By Carter Keefe
During our outreaches in Papua New Guinea, a variety of ministries are offered to the local communities — including dental care, water purification, Oral Bible Translation (OBT), community engagement, and medical services. Each of these ministries is staffed by passionate volunteers who come to serve, listen, and respond to the needs of the people. Everyone on the team must remain open to hearing from God and be ready to change plans based on His direction.
One such volunteer is Lauryn Clark, one of the head nurses aboard the Liberty. At the time, she led a small team of nurses to the village of Nagada with the goal of conducting wellness checks at the local primary school. They also planned to distribute toothbrushes, toothpaste, and teach children about dental hygiene.

While visiting the school, Lauryn was approached by one of her local contacts who asked if they had any school supplies. “She told me she needed school supplies and asked if we could help with that,” Lauryn recalled. “The Lord heard her prayer — we had just received a package of school supplies a few days prior!”
The team had recently been sent a box of supplies from Australia. At the time, no one was quite sure what to do with the books and materials, but Lauryn felt prompted to bring them along anyway — even though Nagada hadn’t originally been on the schedule. “It was very last-minute that we decided to go,” she said. “We were actually supposed to be selling items that week. But we had a bunch of supplies they needed — things that seemed random to us, but God knew they were essential.”
God had already prepared the way. Even though Lauryn and her team thought they’d be elsewhere, they ended up in Nagada — delivering not just medical care, but unexpected blessings in the form of school supplies.
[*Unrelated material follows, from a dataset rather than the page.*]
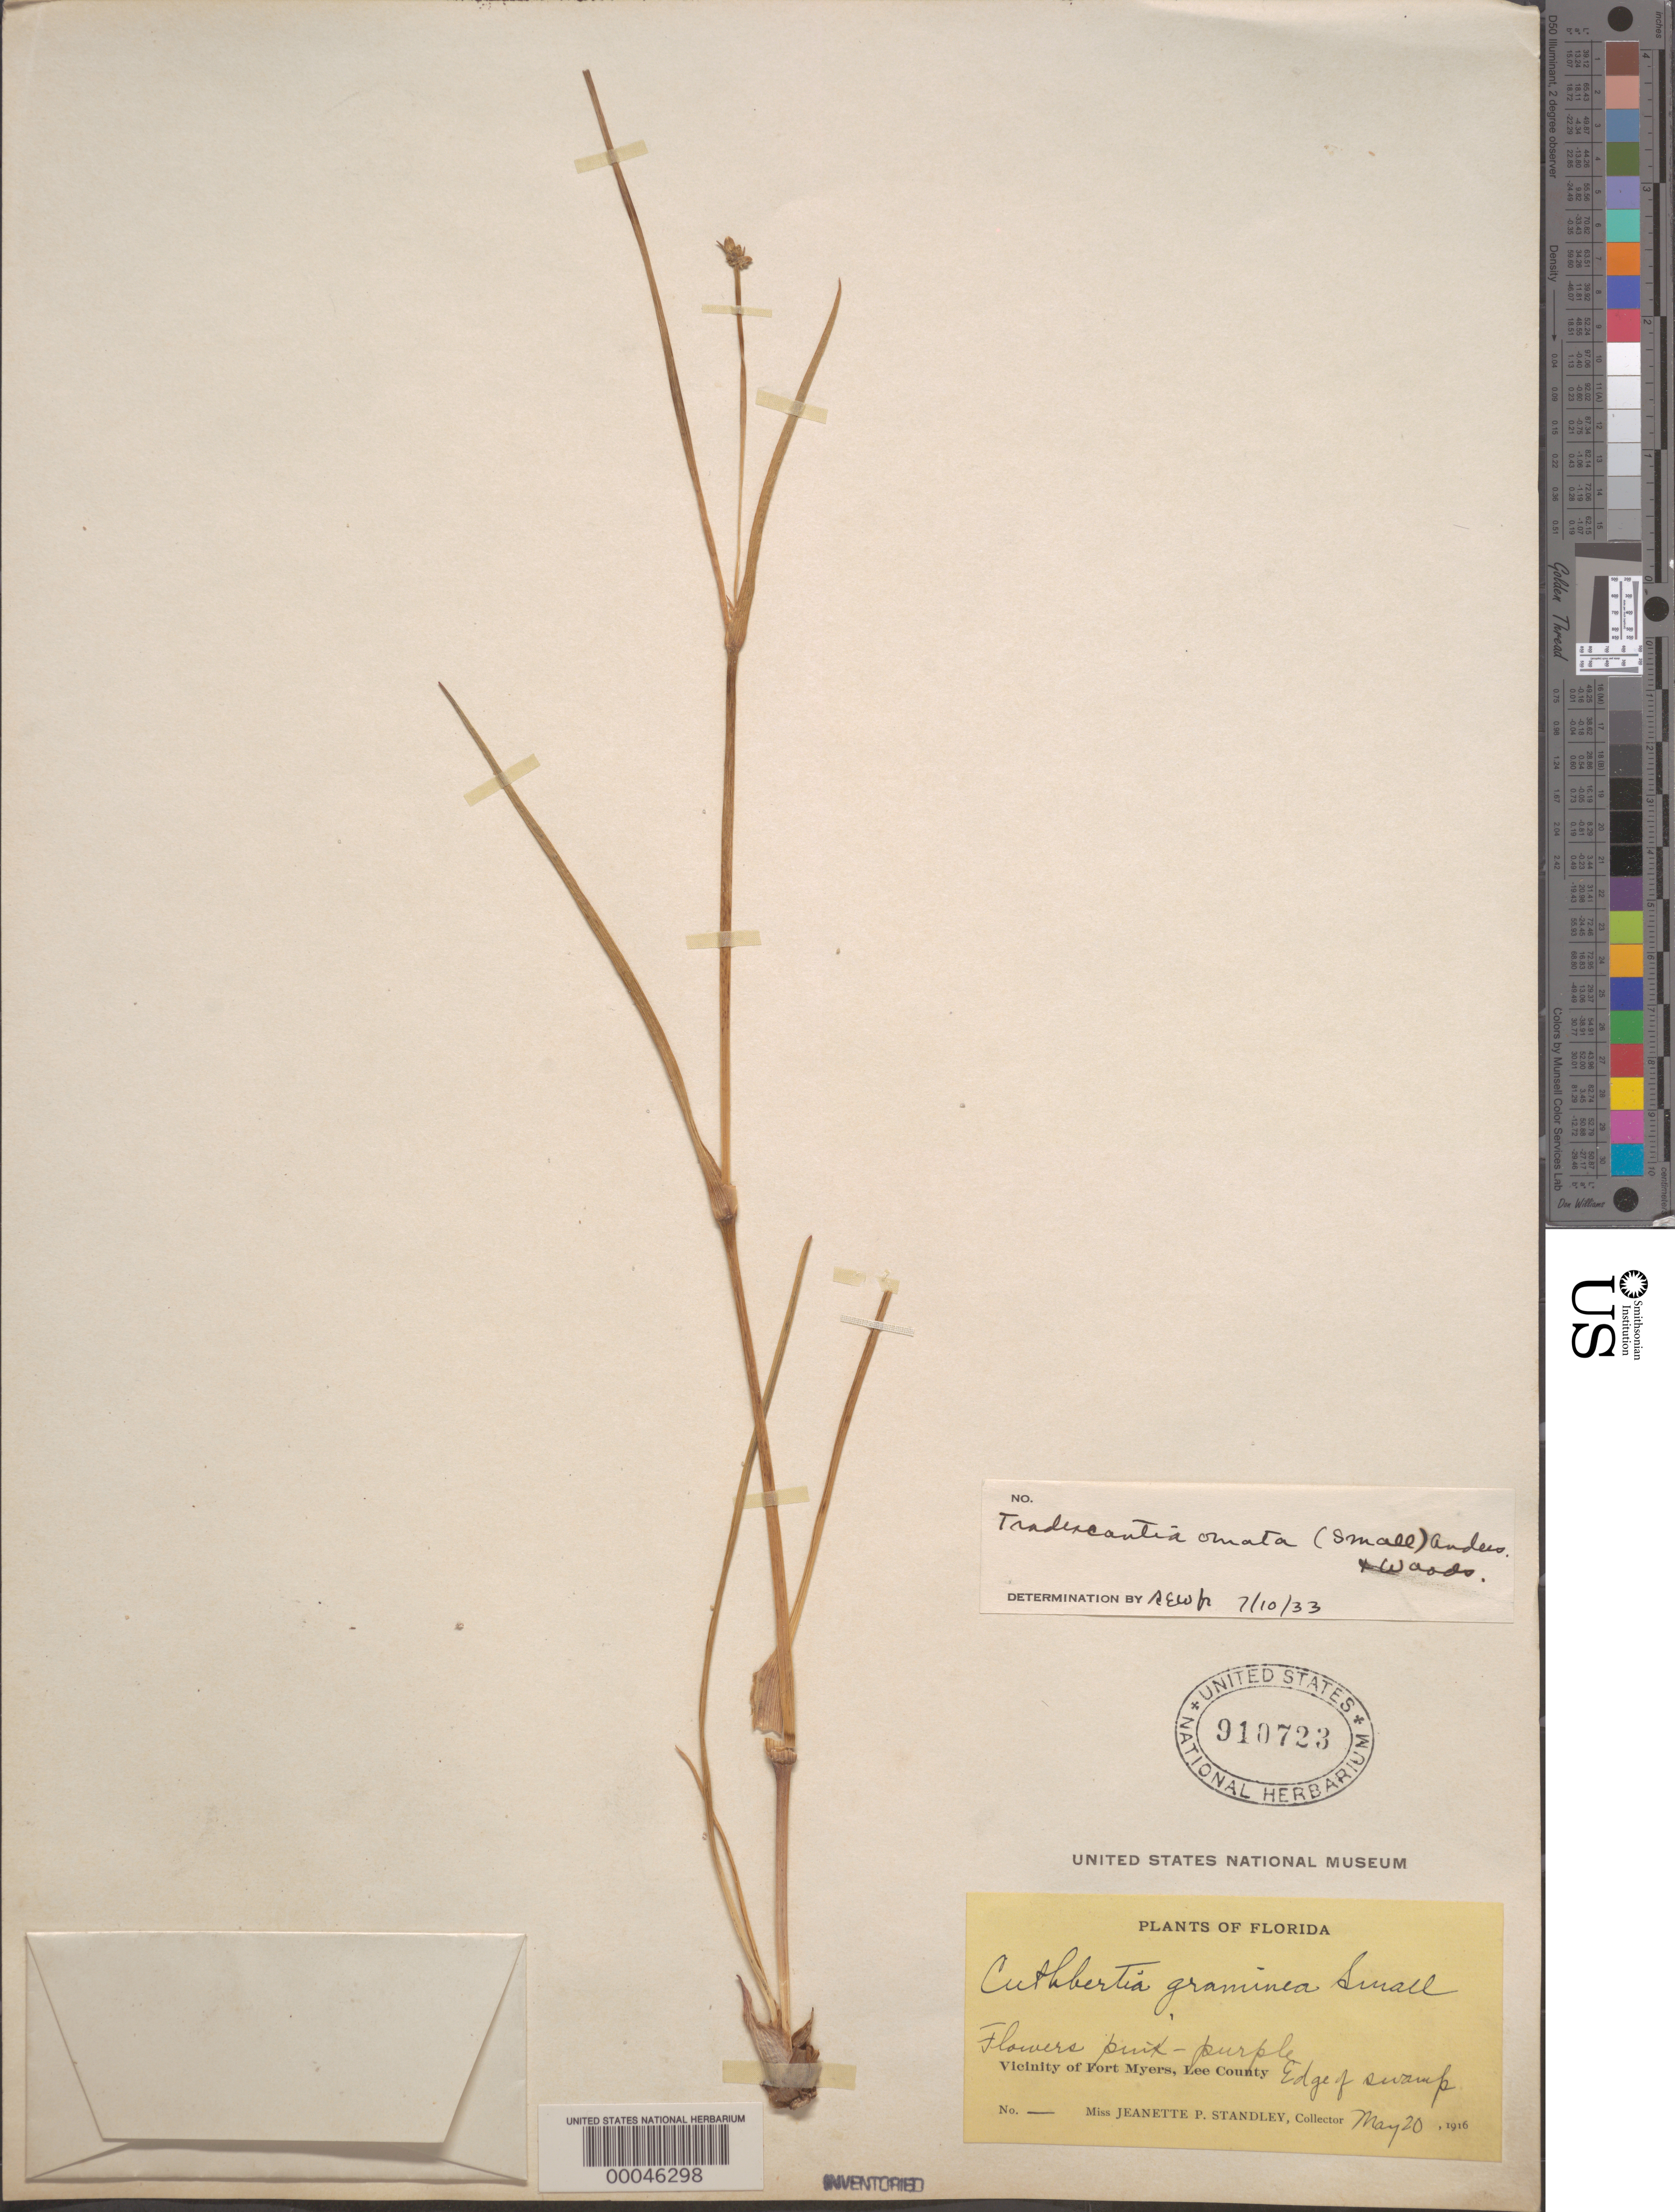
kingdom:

As Lauryn beautifully put it:
“Whatever the circumstances may be, or how we feel, it doesn’t interrupt what God is doing… He already has a plan.”
Hope in Bunabun
After their time in Nagada, Lauryn and her team traveled to Bunabun, a town that hadn’t seen anyone from the Liberty in over two years. Ongoing tribal warfare had made the area too dangerous, and even local Bible translators had been forced into hiding.
When the team arrived, they were met with timidity and fear. The people were understandably hesitant and slow to receive help. “We just had to really encourage them, speak life into them,” Lauryn shared. “And over time, you could see the change in those people.”
As trust began to grow, the community started to open up. One boy came to the medical team with a cyst in his right eye, which had caused him to lose vision. “There was no surgeon available to help,” Lauryn said. “When you come all that way expecting help, it’s hard to leave with nothing.”
Lauryn tried everything — including regular glasses — but nothing seemed to help. Then, she felt a nudge from the Lord: sunglasses. She remembered she had a pair in her bag, ran to grab them, and brought them to the boy. “It wasn’t surgery, or a perfect fix,” Lauryn said. “But we were able to give him something — and we prayed over him and his eye.”
Thanks to Lauryn and her team’s obedience and sensitivity to God’s leading, many lives were touched in ways no one could have planned — with school supplies for children, sunglasses for a boy’s injured eye, and hope for communities still healing from conflict.
Sometimes, it’s the simple things — done with love and obedience — that make the biggest impact.